Santos: Raimundo de Fitero, Sisebuto, Adyuto, Probo abades; Longinos, Aristóbulo, Menigno, Nicandro, Matrona o Madrona, Leocricia, mártires; Zacarías, papa; Clemente María Hofbauer, confesor; Especioso, monje; Luisa de Marillac, fundadora.

Así parece que se llamó el centurión de turno al que se le encargó todo lo referente a la crucifixión de Jesucristo.

Toda la leyenda en torno a su persona, retocada y cargada de afirmaciones tan incomprobables como fantasiosas, parece que tiene su origen en los relatos de Simeón Metafraste. Hacen caer sobre Longinos las mayores y más anacrónicas afirmaciones, siempre con afán ejemplarizante, y mirando una retorcida simbología que intenta resaltar lo extraordinario en su ordinaria misión –consistente en crucificar y ratificar la muerte de los condenados antes de bajarlos de sus cruces–, jugando con los acontecimientos que están en torno al Calvario.

Así describen a este excepcional testigo de la crucifixión como un hombre terriblemente impresionado por la fortaleza y serenidad del Señor ante el terrible suplicio de la cruz, por más que fuera por oficio un hombre acostumbrado a ver las distintas reacciones de sus semejantes ante la muerte próxima y cierta. Supo reconocer en Jesús lo excepcional de su personalidad y lo afirmó en voz alta, como lo testifica el evangelista Lucas: «Verdaderamente, este hombre era justo».

Poco antes había escuchado la entrega de Jesús al Padre y la oración por sus verdugos. A la profesión de fe de Longinos le ayudaron los fenómenos físicos que acompañaron a la muerte del Redentor; vio la preparatoria negrura del cielo, sintió el terremoto que hizo saltar las piedras en pedazos, contempló el firmamento abierto por los rayos. Algo más tarde le llegó el rumor que iba y venía afirmando que habían resucitado muertos y que se habían dejado ver por Jerusalén. A él le tocó cumplir con su trabajo de ratificar la muerte de los ajusticiados y por ello metió su lanza en el costado de aquel hombre que sabía ya muerto, mientras sus hombres quebraban las piernas de los otros compañeros de suplicio que aún estaban vivos.

Con otros pocos militares tuvo que ocuparse de custodiar la sepultura de aquel extraño crucificado. La mañana de la resurrección no hacían nada especial ni él ni sus soldados, pero, cuando aquella piedra del sepulcro se movió de repente sin mano ni palanca, quedaron desconcertados y así se lo contaron a los sacerdotes. No le convenció el artificioso argumento de ellos para ocultar el misterioso hecho y por nobleza se negó a aceptar el dinero que le ofrecieron para comprar su silencio.
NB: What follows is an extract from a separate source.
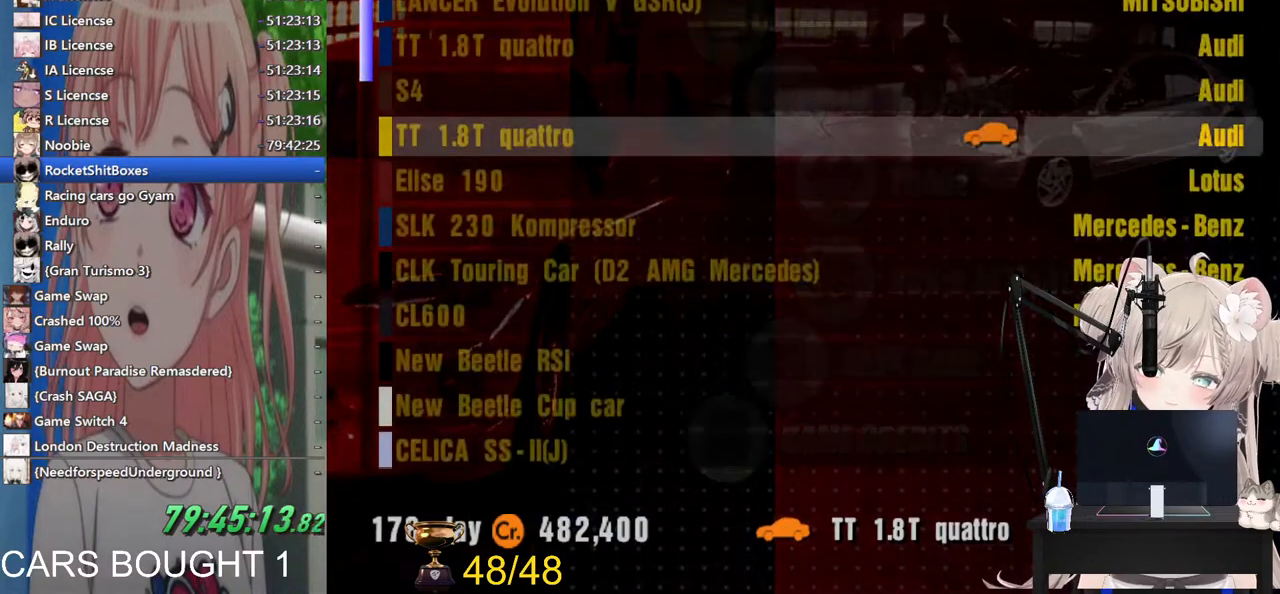
{"buttons": [], "left_stick": "center", "right_stick": "center", "events": []}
El relato sobre Longinos ensalza su figura hasta el extremo de afirmar que abandonó la milicia, marchó a Capadocia y allí se convirtió en predicador de Cristo resucitado.

Más extravagantes, carentes de sentido, rematadamente gratuitas e improbables nos parecen aún otras versiones sobre Longinos como la que afirma que estaba perdiendo vista y unas gotas de la sangre salida del corazón de Cristo le hicieron ver de nuevo con mirada clara, o la que asegura por las insidias de los sacerdotes le cortaron la lengua sin que por eso dejara de hablar, o que sufrió martirio por hablar de Jesús, o que la sangre que recogió en el Calvario en una ampolleta sirviera para curar de repente al hijo de una pobre viuda.

Bien pudo ser el mismo soldado el que interviniera en todos los momentos de la ejecución y sepultura de aquel reo, pero no deja de ser una afirmación gratuita por rebasar el relato histórico del Evangelio, que no lo afirma. Siempre quedará la duda de si se llamaba Longinos de verdad, o si este nombre no es más que la personalización de una función, por la etimología de lanza en griego.